Construction of lncRNA-miRNA-mRNA networks
To explore the role and relation of lncRNAs and miRNAs mediation in pig fertility, differentially expressed lncRNAs were selected by miRanda analysis [34]. The lncRNA–miRNA negative pairs between differently expressed lncRNAs and miRNAs were selected to construct the co-expression network. In the LH vs. LL comparison, we found that the key miRNAs interacted with 19 lncRNAs (Fig. 7A). In FH vs. FL group, the key miRNAs interacted with 7 lncRNAs (Fig. 7B). A total of 19 and 7 lncRNA–miRNA pairs were identified in LH vs. LL and FH vs. FL, respectively. It is worth noting that most lncRNAs were targeted by the same miRNA. Among these key miRNAs, ssc-miR-1343 and ssc-miR-671-5p had more interactions than others. Ssc-miR-1343 is the key miRNAs targeted with nine key lncRNAs (TCONS_00009287, TCONS_00196796, TCONS_00309415, TCONS_00309419, TCONS_00372560, TCONS_00521720, TCONS_00521721, TCONS_00703255, and TCONS_00814106) through MREs, and ssc-miR-671-5p targeted with six key lncRNAs (TCONS_00019076, TCONS_00229497, TCONS_00429823, TCONS_00651713, TCONS_00702922, and TCONS_00817482), which may be key regulators related to fertility.
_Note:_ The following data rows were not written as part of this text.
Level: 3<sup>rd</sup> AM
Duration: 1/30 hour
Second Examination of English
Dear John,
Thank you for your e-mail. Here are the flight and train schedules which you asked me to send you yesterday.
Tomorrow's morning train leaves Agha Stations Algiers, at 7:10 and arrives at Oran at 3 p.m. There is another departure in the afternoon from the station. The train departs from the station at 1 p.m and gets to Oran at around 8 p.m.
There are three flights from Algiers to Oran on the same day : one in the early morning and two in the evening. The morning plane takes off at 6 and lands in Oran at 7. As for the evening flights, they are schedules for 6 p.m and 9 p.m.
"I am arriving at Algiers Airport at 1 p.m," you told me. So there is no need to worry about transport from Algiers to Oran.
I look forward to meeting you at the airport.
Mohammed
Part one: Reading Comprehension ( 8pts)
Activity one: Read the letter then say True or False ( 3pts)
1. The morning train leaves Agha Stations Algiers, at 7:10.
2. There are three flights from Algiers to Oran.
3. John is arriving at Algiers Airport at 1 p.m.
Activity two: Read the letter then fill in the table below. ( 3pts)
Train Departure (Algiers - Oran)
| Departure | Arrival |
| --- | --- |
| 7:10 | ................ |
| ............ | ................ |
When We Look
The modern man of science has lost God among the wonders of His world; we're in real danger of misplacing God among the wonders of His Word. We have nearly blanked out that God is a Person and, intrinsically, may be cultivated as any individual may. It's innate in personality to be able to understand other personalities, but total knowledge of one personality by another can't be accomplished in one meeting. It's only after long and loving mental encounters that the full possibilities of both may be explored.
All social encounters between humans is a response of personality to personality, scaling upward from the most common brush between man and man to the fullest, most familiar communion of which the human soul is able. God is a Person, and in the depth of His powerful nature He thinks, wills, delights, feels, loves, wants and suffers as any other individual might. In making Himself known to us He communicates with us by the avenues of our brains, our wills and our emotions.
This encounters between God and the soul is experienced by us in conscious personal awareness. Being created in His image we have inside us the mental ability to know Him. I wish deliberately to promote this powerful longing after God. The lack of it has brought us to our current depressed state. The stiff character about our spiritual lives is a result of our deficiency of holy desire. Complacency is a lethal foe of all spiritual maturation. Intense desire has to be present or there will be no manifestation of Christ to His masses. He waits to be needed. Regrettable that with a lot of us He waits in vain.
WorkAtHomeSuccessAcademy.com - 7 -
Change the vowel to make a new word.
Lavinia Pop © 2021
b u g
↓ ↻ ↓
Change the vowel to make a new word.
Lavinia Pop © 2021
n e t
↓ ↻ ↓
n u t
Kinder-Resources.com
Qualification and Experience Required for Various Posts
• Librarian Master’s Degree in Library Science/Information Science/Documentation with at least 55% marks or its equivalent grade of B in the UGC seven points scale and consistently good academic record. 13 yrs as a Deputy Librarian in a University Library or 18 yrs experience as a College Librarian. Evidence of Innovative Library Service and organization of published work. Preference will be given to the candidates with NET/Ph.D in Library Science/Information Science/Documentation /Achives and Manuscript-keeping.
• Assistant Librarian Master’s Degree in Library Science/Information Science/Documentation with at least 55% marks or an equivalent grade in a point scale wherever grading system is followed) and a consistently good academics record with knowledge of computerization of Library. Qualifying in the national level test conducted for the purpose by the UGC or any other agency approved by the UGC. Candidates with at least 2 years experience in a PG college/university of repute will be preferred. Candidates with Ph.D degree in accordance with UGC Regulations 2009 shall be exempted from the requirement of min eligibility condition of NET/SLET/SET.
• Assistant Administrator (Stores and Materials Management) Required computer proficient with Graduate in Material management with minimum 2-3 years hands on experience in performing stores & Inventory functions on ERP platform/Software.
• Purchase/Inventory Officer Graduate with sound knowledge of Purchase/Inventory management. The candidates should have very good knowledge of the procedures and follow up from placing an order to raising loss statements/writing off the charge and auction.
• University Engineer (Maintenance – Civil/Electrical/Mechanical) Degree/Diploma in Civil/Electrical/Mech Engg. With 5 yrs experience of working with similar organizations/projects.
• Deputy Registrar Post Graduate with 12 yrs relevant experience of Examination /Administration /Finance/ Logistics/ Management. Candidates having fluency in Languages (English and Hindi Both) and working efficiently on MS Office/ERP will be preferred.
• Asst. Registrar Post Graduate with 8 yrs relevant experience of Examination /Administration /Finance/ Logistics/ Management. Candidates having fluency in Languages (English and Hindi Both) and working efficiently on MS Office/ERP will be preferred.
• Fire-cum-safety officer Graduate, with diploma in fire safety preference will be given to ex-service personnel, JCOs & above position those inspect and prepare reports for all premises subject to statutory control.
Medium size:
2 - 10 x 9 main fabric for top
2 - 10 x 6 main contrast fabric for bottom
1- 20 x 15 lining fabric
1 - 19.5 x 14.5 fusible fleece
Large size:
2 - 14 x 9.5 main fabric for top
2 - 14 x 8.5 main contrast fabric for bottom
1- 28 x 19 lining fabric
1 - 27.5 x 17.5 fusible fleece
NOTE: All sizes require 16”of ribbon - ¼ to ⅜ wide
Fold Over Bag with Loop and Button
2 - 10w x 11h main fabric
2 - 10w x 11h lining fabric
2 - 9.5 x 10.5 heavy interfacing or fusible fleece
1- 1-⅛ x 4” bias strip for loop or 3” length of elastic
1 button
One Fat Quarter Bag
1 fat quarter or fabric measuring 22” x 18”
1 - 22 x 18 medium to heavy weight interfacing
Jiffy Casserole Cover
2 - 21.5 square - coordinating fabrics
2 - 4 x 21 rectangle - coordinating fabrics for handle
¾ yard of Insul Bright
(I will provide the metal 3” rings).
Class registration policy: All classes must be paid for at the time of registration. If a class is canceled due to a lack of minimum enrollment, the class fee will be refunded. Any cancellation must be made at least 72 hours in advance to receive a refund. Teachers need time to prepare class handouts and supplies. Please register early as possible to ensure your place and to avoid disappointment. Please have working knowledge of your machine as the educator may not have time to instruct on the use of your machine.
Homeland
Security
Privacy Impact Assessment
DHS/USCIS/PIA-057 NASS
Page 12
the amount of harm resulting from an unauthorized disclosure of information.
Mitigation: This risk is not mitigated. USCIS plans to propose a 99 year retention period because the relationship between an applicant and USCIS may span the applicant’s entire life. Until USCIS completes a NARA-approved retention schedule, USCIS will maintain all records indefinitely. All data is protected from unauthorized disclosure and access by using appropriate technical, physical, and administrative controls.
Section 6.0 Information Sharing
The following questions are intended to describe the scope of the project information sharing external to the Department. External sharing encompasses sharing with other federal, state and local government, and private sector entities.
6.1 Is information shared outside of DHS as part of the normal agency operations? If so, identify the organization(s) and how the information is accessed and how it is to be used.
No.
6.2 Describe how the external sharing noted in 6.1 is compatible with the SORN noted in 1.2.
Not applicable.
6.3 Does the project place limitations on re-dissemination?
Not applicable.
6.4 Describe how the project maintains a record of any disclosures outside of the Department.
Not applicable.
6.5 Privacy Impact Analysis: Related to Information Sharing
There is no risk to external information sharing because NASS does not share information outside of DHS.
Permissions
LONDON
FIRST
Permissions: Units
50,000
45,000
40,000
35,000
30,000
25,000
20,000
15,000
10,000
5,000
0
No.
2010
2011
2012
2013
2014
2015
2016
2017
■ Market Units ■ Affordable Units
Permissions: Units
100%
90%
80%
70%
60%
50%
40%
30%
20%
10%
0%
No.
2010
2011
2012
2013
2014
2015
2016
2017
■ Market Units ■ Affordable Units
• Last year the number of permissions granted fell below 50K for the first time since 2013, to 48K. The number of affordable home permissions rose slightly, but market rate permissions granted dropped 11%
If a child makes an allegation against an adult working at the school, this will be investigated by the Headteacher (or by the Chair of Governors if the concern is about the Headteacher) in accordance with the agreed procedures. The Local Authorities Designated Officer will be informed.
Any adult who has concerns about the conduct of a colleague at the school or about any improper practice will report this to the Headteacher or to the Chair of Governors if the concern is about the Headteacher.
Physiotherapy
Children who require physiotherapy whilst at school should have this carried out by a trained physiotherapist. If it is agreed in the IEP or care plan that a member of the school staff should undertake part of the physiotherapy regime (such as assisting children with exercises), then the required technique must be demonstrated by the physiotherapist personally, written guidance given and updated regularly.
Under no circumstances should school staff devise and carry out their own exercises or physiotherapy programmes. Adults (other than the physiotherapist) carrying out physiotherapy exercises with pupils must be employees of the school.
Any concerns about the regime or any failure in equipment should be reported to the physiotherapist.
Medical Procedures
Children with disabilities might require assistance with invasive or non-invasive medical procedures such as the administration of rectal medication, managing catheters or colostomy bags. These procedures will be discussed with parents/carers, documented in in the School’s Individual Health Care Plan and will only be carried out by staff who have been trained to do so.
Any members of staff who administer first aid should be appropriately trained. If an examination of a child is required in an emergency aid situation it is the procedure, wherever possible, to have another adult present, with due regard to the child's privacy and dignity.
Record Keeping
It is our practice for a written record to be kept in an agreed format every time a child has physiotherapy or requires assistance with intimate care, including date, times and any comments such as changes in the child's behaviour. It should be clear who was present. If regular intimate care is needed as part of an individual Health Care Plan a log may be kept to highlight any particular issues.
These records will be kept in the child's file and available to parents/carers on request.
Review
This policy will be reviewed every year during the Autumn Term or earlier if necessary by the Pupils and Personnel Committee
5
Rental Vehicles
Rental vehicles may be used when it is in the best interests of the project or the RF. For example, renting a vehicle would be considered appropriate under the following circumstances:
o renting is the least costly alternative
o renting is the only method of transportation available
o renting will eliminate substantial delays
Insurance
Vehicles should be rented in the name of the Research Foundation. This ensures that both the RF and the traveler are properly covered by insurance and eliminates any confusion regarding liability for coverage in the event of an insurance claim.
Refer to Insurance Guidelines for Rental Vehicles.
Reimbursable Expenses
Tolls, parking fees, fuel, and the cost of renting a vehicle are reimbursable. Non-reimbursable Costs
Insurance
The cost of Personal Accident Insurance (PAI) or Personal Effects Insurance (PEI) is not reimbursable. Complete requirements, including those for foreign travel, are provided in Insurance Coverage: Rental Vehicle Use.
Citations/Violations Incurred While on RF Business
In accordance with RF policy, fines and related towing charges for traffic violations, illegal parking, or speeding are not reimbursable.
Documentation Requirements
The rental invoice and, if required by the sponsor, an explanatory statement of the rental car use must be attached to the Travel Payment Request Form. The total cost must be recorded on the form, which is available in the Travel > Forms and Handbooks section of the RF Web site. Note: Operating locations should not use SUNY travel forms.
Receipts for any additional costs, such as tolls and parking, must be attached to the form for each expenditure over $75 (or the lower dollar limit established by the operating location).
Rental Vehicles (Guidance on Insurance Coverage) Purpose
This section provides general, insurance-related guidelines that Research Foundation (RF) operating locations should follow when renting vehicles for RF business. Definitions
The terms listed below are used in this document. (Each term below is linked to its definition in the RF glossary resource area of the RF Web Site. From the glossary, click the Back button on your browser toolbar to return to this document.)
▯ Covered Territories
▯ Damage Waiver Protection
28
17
Based on the above data, we integrated the lncRNA–miRNA interactions and miRNA–mRNA interactions to establish lncRNA–miRNA–mRNA networks and then visualized using the Cytoscape software (Fig. 8). The network of LH vs. LL was composed of 44 nodes and 40 edges, and the nodes included 4 miRNAs, 14 lncRNAs and 27 mRNAs, which could be the important nodes involved in the ceRNA network during the luteal phase of the estrous cycle (Fig. 8A). In this network, some of them have been reported to be reproduction-associated molecules such as NUMBL, ILF3, GRIK4, SLC9A1, TGFBR1and LOXL4. We noticed that nine lncRNAs were interrelated with ssc-miR-1343 and may act as ceRNA to inhibit target miRNAs and mediated, related hub genes translation such as NUMBL, ILF3, TGFBR1, TMEM8B, PRR14, TSHZ2, and CAMKV. In addition, we found that TCONS_00309450 and TCONS_00429684 may serve as ceRNA to mediate GRIK4 by sponging ssc-miR-1249. In the FH vs. FL group, there were 23 nodes and 22 edges, consisting of 1 miRNA, 6 lncRNAs and 16 mRNAs (Fig. 8B). These six lncRNAs may serve as ceRNA to mediate the corresponding gene transcripts by sponging ssc-miR-671-5p. We also found that several genes, such as GRIN2D and FZD5, were mainly involved in the “cAMP signaling pathway”, “Calcium signaling pathway”, “Wnt signaling pathway” and “mTOR signaling pathway”, implying that they might be acting as reproduction related genes. Thus, we hypothesize that these lncRNAs, miRNAs and mRNAs play critical roles in fertility regulation.
RT-qPCR Verification
In the lncRNA–miRNA–mRNAs interaction networks, we selected 14 and 5 key nodes to validate expression levels in LH vs. LL and FH vs. FL, respectively, using RT-qPCR (Fig. 9). The expression of each miRNA was significantly higher in the LL groups compared to the LH groups. In contrast, the expression of each lncRNA or mRNA was significantly lower in the LL groups than in the LH groups (Fig. 9A-D). We also found that the expression of ssc-miR-671-5p was higher in the FL groups compared to the FH groups (Fig. 9E). These results suggested that the post-transcriptional regulatory functions of miRNAs negatively correlated with their targets and that these differentially expressed miRNAs and lncRNAs may contribute to the fertility differences in sows with extreme phenotypes during the F and L phases of the estrous cycle. In brief, the results demonstrated that the expression patterns of 19 differentially expressed genes were consistent between the RT-qPCR data and the RNA-Seq data, implying that the accuracy of RNA-Seq data was reliable (Fig. 9).